What you are asked to do: Copy out the part of the records that opens with the line containing "At which label" and closes with the line containing "Does any single", word for word and with both of those lines included. Keep the pictures out of your answer.

Dataset records:
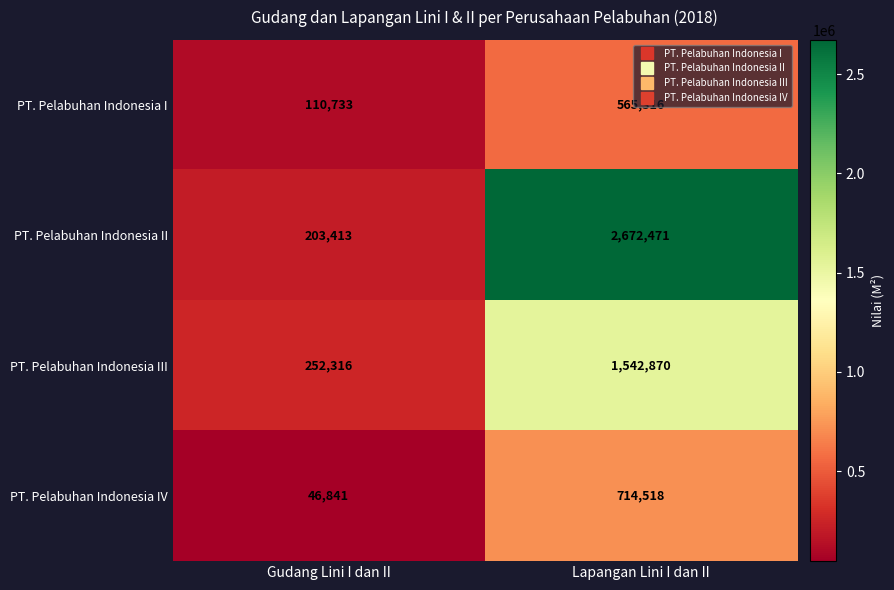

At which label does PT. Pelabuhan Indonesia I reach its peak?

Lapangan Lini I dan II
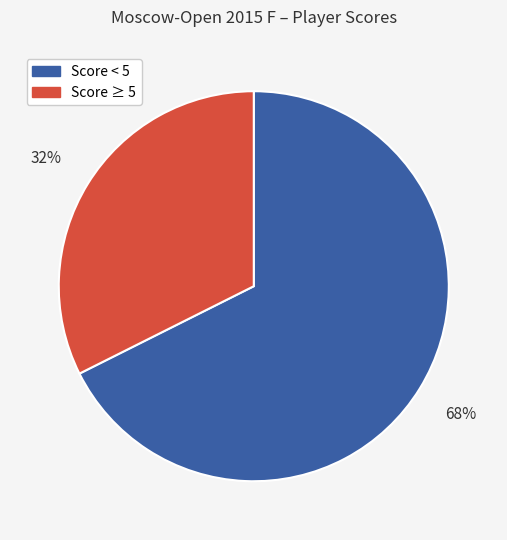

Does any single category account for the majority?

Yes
---
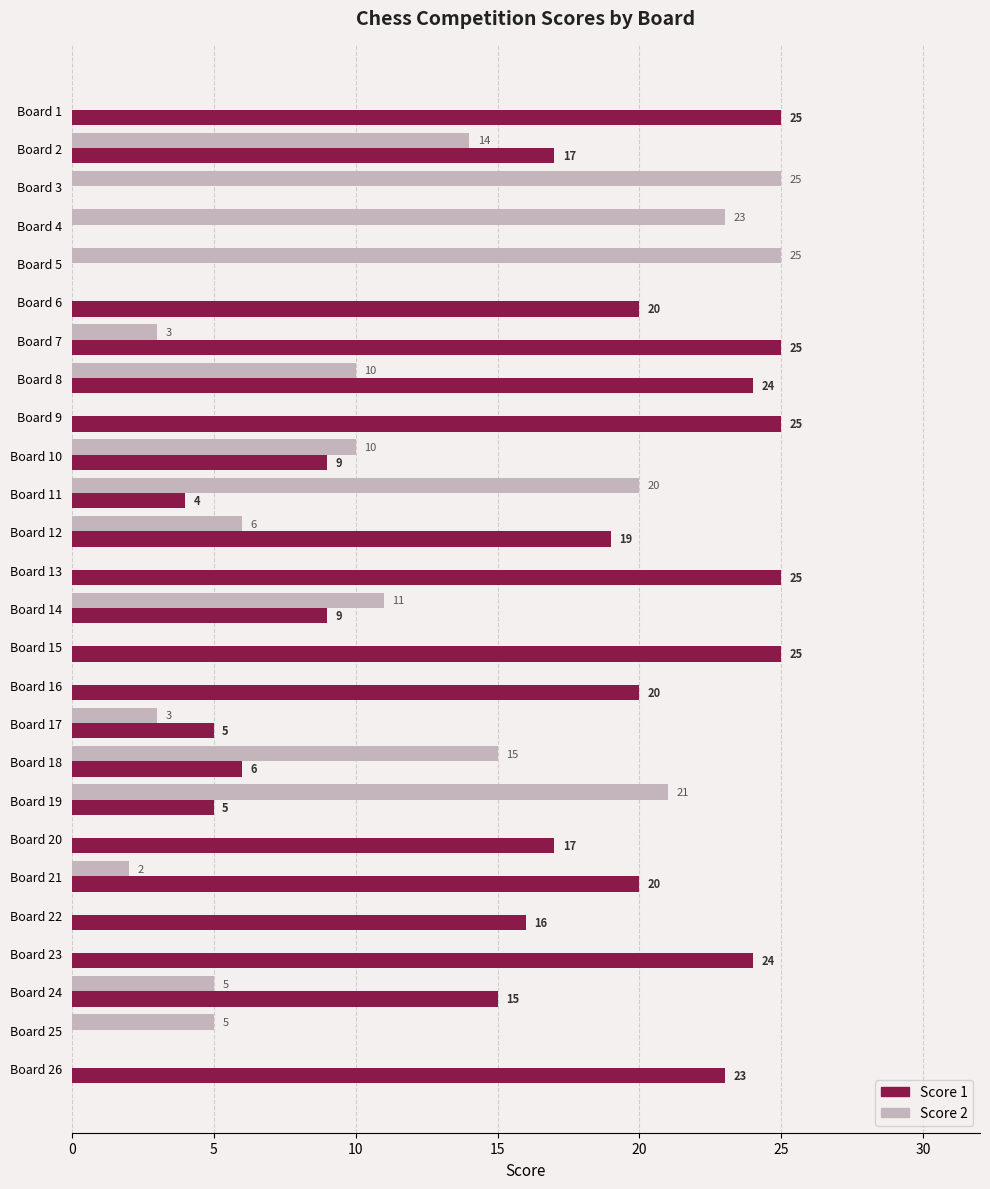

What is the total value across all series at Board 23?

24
* * *
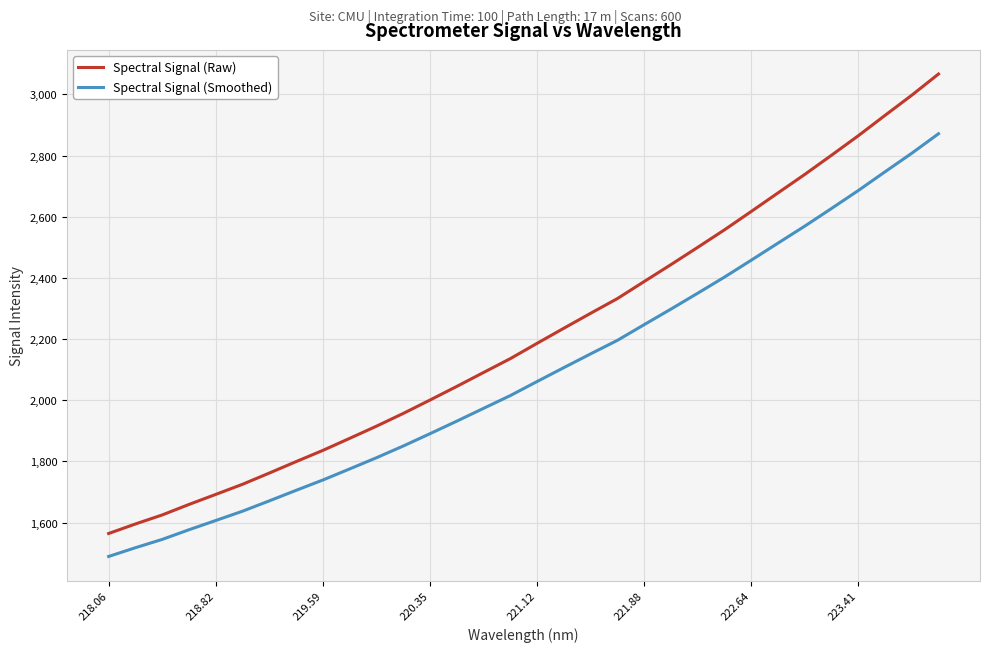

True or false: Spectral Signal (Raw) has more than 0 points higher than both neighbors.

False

Exercise response:
At which label does PT. Pelabuhan Indonesia I reach its peak?

Lapangan Lini I dan II

Does any single category account for the majority?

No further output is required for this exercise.